Les touristes occidentaux qui arpentent les routes du Sud-Est asiatique sont toujours choqués par l’omniprésence de déchets plastiques dans l’environnement de la péninsule et de l’archipel. Le plastique abonde dans la vie quotidienne, qu’il s’agisse d’usage unique ou d’objets. Dans les supermarchés et les épiceries, les contenants en verre ou en carton sont plus rares qu’en Europe et les doses individuelles plus répandues. Dans les marchés, les emballages en feuilles de bananier ont laissé place au plastique et parmi les stands, il en est souvent un qui vend aux commerçants les sacs en plastique et boîtes en polystyrène dont ils font un usage abondant.
Le traitement des déchets pose problème : les infrastructures sont mauvaises ou inexistantes et dans les zones rurales les déchets ne sont pas collectés, chaque famille brûlant dans son jardin ses emballages de snacks, sacs ou bouteilles en plastique. À ces difficultés s’ajoutent désormais celles que connaît la région depuis qu’elle suscite les convoitises des acteurs du marché mondial du recyclage des déchets. Car le problème des déchets domestiques est aggravé par l’importation de ceux des pays riches, des États-Unis au Japon, en passant par l’Europe.
« ÉPÉE NATIONALE » ET CRISE MONDIALE DES DÉCHETS
En juillet 2017, la Chine annonce à l’OMC ne plus accepter sur son territoire les déchets en plastique qui y étaient jusqu’alors retraités. L’opération « Épée nationale » prend effet le 1er janvier suivant et a pour but la « protection de la Chine, de son environnement et de la santé de ses citoyens ». Les industriels s’affolent puis se tournent alors vers les pays pauvres adjacents, lesquels n’ont pas encore fermé leurs portes à ces importations.

**Exercices**
(a) D'après le texte sur les déchets plastiques, en quel mois et quelle année la Chine annonce-t-elle à l'OMC qu'elle n'accepte plus les déchets en plastique sur son territoire ?
(b) Recopiez mot pour mot le passage du texte sur les déchets plastiques qui va de « Les touristes occidentaux » jusqu'à « un usage abondant. » inclus.
(c) Énumérez tous les déchets que, selon le texte sur les déchets plastiques, chaque famille des zones rurales brûle dans son jardin.

Entrées de données collectées
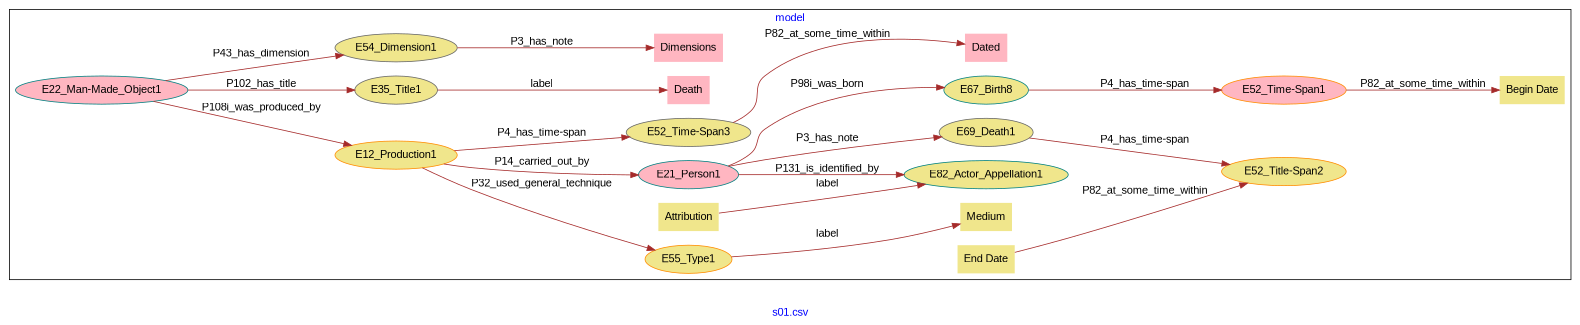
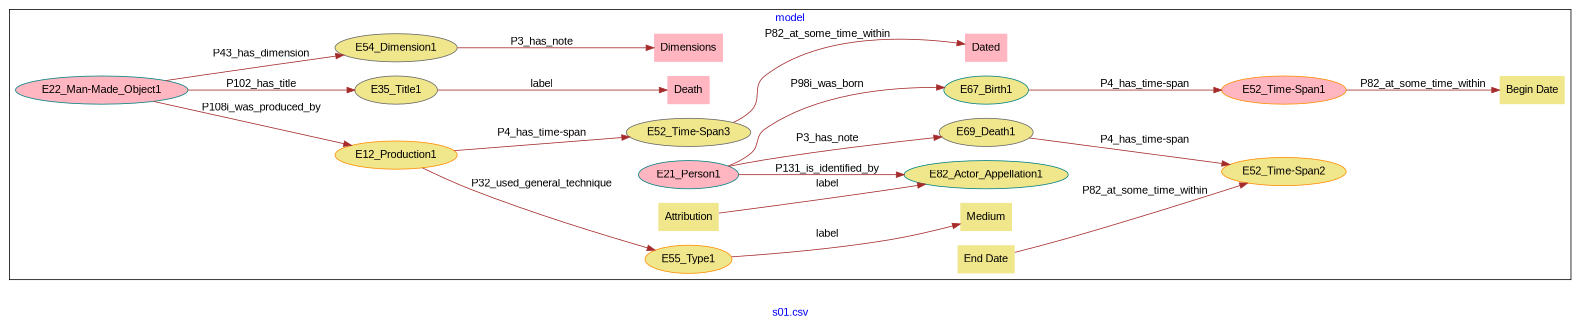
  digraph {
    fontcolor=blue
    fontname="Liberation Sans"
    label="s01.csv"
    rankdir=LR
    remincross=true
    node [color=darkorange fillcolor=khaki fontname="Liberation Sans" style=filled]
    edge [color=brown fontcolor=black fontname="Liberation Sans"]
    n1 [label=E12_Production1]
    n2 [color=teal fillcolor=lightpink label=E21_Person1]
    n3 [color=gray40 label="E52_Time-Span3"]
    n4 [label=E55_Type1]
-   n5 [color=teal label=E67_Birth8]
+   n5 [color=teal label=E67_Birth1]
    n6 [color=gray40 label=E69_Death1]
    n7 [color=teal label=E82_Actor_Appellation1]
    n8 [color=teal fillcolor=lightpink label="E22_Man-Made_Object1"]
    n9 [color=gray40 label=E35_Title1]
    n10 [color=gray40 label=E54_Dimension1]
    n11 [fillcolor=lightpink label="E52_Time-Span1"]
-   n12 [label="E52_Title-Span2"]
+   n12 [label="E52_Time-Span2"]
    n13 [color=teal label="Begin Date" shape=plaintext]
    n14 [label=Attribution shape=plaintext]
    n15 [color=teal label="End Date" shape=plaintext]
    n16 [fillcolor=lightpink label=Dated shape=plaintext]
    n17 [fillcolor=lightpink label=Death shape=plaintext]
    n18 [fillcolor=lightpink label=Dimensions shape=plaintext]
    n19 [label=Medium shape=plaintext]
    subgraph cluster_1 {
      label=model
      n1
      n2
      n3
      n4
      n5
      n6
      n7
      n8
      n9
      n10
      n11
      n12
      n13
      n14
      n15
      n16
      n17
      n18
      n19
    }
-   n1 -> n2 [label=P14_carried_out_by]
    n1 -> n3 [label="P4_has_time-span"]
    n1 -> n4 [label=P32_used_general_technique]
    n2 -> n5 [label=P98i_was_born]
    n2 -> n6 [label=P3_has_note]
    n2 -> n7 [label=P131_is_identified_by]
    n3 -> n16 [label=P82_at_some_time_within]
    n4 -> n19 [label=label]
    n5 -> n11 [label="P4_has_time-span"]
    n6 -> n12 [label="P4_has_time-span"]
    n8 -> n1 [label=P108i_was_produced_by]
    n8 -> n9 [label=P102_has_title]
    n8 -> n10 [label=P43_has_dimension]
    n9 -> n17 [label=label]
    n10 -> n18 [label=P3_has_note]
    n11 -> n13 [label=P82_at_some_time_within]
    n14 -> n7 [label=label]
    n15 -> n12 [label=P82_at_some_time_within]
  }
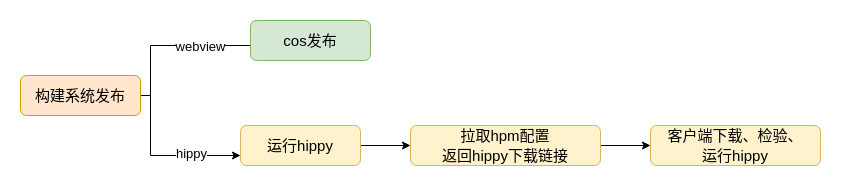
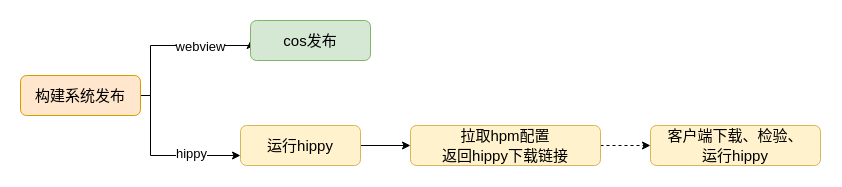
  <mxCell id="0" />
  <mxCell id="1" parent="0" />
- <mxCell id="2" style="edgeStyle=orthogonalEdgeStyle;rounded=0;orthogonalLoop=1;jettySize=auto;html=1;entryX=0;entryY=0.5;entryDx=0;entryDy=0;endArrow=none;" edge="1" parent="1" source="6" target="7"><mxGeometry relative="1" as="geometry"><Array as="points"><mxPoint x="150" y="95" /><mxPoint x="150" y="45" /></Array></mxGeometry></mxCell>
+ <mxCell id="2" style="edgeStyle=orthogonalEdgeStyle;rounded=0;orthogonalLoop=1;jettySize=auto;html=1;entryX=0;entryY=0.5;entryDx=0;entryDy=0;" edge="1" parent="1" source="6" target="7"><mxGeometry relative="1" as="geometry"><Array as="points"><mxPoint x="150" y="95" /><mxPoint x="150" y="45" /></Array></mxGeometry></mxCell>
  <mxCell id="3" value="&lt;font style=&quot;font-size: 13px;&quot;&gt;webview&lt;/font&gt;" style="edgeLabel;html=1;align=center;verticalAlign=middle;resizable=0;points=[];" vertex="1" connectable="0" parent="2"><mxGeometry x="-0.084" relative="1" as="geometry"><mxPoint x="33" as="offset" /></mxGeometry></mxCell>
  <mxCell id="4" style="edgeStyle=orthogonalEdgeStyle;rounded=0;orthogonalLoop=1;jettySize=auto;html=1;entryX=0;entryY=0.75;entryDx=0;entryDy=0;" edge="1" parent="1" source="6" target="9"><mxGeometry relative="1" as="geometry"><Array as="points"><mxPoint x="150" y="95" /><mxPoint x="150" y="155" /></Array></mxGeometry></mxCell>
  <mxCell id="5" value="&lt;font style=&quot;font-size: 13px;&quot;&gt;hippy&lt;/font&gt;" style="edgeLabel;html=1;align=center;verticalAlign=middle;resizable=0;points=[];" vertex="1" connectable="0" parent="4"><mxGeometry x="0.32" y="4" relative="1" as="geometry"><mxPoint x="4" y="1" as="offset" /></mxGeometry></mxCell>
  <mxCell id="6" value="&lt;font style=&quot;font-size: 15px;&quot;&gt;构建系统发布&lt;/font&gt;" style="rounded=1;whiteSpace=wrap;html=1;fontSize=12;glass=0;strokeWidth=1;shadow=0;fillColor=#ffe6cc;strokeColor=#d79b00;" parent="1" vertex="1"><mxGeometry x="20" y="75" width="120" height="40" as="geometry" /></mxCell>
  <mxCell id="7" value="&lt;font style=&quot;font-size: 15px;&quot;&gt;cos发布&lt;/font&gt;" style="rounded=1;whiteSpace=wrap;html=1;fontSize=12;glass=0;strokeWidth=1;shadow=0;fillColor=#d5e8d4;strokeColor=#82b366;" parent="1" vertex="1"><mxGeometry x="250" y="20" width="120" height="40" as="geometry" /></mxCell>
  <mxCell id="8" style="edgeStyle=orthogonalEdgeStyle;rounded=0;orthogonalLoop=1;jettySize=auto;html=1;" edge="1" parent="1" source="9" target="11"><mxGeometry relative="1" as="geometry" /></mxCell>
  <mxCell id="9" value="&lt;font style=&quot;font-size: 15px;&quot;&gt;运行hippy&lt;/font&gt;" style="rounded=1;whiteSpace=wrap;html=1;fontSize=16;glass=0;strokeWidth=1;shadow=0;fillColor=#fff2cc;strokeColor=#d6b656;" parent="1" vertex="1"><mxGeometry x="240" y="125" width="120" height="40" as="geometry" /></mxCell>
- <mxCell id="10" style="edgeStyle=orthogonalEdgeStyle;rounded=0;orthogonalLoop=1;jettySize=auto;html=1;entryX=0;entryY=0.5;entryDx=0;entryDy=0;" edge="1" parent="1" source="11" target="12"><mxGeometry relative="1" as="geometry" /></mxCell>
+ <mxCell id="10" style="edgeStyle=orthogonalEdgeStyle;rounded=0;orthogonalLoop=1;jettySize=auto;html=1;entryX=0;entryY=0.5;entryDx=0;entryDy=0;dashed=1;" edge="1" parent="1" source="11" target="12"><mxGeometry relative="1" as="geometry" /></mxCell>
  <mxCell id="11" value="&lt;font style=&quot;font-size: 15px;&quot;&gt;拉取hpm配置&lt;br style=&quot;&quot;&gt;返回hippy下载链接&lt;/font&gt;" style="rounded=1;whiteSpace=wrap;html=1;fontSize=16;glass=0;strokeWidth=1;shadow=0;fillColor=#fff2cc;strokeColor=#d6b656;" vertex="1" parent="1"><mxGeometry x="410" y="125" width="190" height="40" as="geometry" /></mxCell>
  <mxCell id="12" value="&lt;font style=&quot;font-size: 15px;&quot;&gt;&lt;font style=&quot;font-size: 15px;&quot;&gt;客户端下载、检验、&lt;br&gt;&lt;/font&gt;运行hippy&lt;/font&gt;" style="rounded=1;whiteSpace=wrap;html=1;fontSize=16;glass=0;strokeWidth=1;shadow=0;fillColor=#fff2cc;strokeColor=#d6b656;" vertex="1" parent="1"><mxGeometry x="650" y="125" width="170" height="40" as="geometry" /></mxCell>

**Corrigé dans l'ordre**
(a) En juillet 2017.

(b)
Les touristes occidentaux qui arpentent les routes du Sud-Est asiatique sont toujours choqués par l’omniprésence de déchets plastiques dans l’environnement de la péninsule et de l’archipel. Le plastique abonde dans la vie quotidienne, qu’il s’agisse d’usage unique ou d’objets. Dans les supermarchés et les épiceries, les contenants en verre ou en carton sont plus rares qu’en Europe et les doses individuelles plus répandues. Dans les marchés, les emballages en feuilles de bananier ont laissé place au plastique et parmi les stands, il en est souvent un qui vend aux commerçants les sacs en plastique et boîtes en polystyrène dont ils font un usage abondant.

(c) Emballages de snacks, sacs, bouteilles en plastique